Thursday, July 31, 2008

In some weird way

I can hear noises, people talking. Everything is spoken in a language not heard often by me. When I hear myself speak, the language sounds alien, the person feels like another. This is a part of my heritage, and I perhaps I should feel more of a kinship with it, and all I can think is when is my train? I am playing the part of an observer more than ever in my life. All these people, here assembled, for this day, for this person, no longer among us. Each of them made up of different ambitions, different agendas, but also real sorrow. It’s hard to reconcile the almost cartoonish versions of them that have presented to me in stories, with the real people, who seem so much more. Not to say that I have new found affection for them, or love or respect. These are people I did not think I would ever have to know in my life. And yet, here I am, wondering what it must be like to them, and to live their lives.

Tuesday, July 29, 2008

Secret Secrets

Ok, let me preface this by saying, my friend is a jackass! Alright, moving on.

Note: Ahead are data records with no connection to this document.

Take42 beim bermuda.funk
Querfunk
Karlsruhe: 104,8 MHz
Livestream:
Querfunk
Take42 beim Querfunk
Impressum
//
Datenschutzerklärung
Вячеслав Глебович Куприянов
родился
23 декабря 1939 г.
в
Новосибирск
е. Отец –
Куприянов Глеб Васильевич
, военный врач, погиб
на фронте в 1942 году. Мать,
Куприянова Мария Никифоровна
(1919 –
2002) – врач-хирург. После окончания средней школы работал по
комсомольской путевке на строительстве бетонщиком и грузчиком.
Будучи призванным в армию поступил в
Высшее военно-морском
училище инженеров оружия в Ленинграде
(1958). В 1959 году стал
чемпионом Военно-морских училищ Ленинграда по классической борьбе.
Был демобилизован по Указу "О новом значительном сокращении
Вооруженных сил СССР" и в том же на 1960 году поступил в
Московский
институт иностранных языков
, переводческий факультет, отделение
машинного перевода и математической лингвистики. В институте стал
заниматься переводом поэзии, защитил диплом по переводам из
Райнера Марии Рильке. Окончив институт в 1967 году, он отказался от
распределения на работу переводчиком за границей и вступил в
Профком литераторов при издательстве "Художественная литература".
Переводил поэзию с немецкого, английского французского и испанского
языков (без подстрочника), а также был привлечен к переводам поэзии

I am not a secret person really, very few things about myself embarass me. Still, here goes...

1) When I am all by myself, I like to daydream. I make up situations in my head and let my mind play them out. A therapist might call it an escape mechanism, I call it a good way to spend the time I am on the tube.

2) I can't sleep alone in the dark. I am 23 and I still need a light on somewhere in the house if I am alone at night. Sad, I know.

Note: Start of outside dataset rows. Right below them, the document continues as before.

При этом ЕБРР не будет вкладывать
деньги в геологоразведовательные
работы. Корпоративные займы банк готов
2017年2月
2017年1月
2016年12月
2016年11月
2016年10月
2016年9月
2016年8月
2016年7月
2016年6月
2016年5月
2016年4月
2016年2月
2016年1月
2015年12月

3) Up until recently, I have had a crush on every single boy that my best friend has.

4) I hate radishes, absolutely loathe them. I can eat any other vegetable but them.

5) I've read the first 20 pages of Great Expectations over 10 times, I've never ever read the whole book.

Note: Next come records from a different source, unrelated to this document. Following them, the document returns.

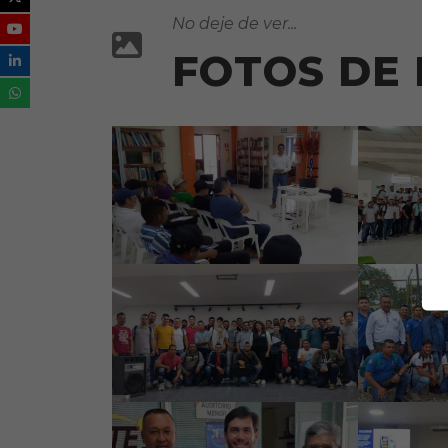
No deje de ver...
FOTOS DE 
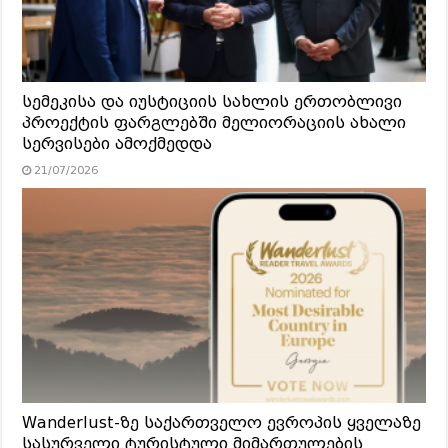
სემეკისა და იუსტიციის სახლის ერთობლივი
პროექტის ფარგლებში მელიორაციის ახალი
სერვისები ამოქმედდა
21/07/2026
Wanderlust-ზე საქართველო ევროპის ყველაზე
სასურველი ტურისტული მიმართულების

6) I've never been in love. Except for once, almost.

7) Sometimes, I DON'T think marriage is a meaningless institution created to perpetuate the myths of monogamy and happy families.

8) I am actually a very kind person. I never refuse a request for help.

9) Girls find me very attractive, which is truly unhelpful.

10) Till I was 15 or so, when I cried, there would be no tears. Seriously.

Ok, now I am supposed to tag somebody, so I tag Asher Jay.

Wednesday, July 23, 2008

The Nature of Loss

To those of you that know me, the title is not really a mystery. I recently lost somebody that I have loved my whole entire life, and she isn't the only one that is lost. I find that I am some how stuck mid-river without a paddle, and life seems to make even less sense than usual. I feel like crying is futile, and agonizing over the what ifs and if onlys is of no avail. And yet, my mind is flooded with questions and memories and anger, and even guilt, and many times, it is all I can do to keep it together. Because, as much as this hurts me, it hurts some people even more, and these are people that I love.

I wish I had more profound realizations about death, some epiphany that has come in the middle of the night, causing me to leap out of my bed to furiously pound away at my keyboard, in hopes of getting it all down before it vanishes. Alas, that is not to be so. I have no answers, only more questions. And those, it would seem are endless.